Like so many things in life we need to stop pointing fingers at the world around us. We need to stop judging others…or ourselves for being imperfect. I needed to stop pointing fingers at my Dad and appreciate that he did the best he could and that I too was doing the best I could. This in itself was so powerful for me because it released me from my need to be in control of all things (let’s be real, this is a work in progress). We need to stop having unreal expectations of others…ourselves especially when we are sick. We cope different, we are off our game, we aren’t as fun because we are in physical and emotion pain, drained, fighting, discouraged, afraid. And that’s ok.
What we can do is, teach them to be ready for the world when they go out into it. To be confident, vigilant and aware. We can teach them that life is unpredictable and things happen that we don’t like, things that are unfair but we have to move on because it’s not about things staying the same, it’s about how well you roll with the punches. We can teach them that our evolution lies within our own desire to grow.
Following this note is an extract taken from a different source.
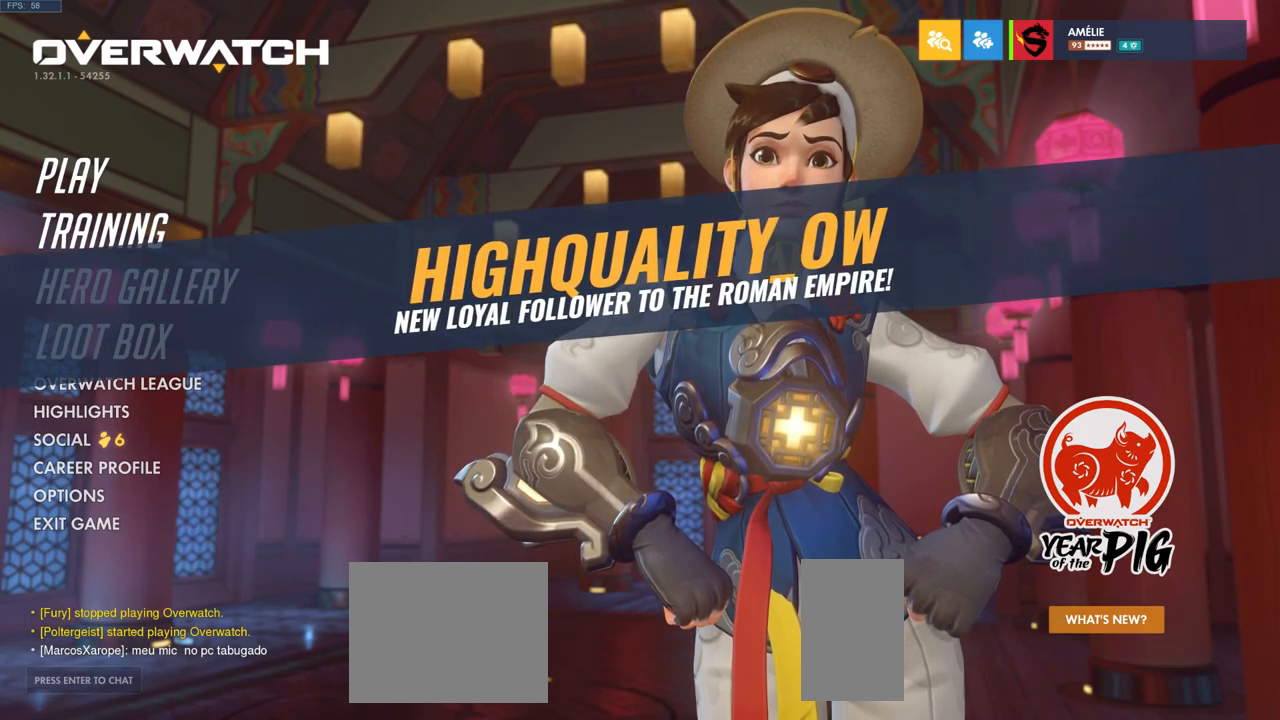
{"keys": [], "mouse": [], "events": []}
When we get sick, we can talk to our kids. Ask them how they are feeling. Ask them what they are afraid of. We can support and comfort them when they are sad and afraid. We can be honest with them. The world will throw ugly things at them, better it start with you than someone uncaring. We can find new ways of having fun. We can learn new ways to release stress…and we can be forgiving.
In addition to these things we can do, there are also many community resources across Canada that offer help to moms dealing with cancer. In Toronto and the surrounding areas there is the Nanny Angel Network which offers in-home nanny care. Their volunteers are bonded and specially trained to navigate the emotional and psychological challenges of working with families during such an unpleasant time, while the help manage the household too. Click here to find Community Support in your area.
The single most important lesson I’ve learned as a parent with cancer is to be humble. When I’m having a bad day and my family has taken the brunt of it, I apologize for it. I encourage them to talk to me about how they feel and what they expect from me. This teaches them boundaries. To be honest, I think it’s one thing the world is seriously lacking today. By having these conversations, I can do my level best to be better going forward and so can they.
Now when I find myself doubting my abilities or getting angry with myself for having a moment, I work on reminding myself that I too am human. And if I don’t remind myself, the amazing little humans my children are and continue to become will.
And that as a parent dealing with cancer, I should be kinder to myself because I am doing a pretty damn good job.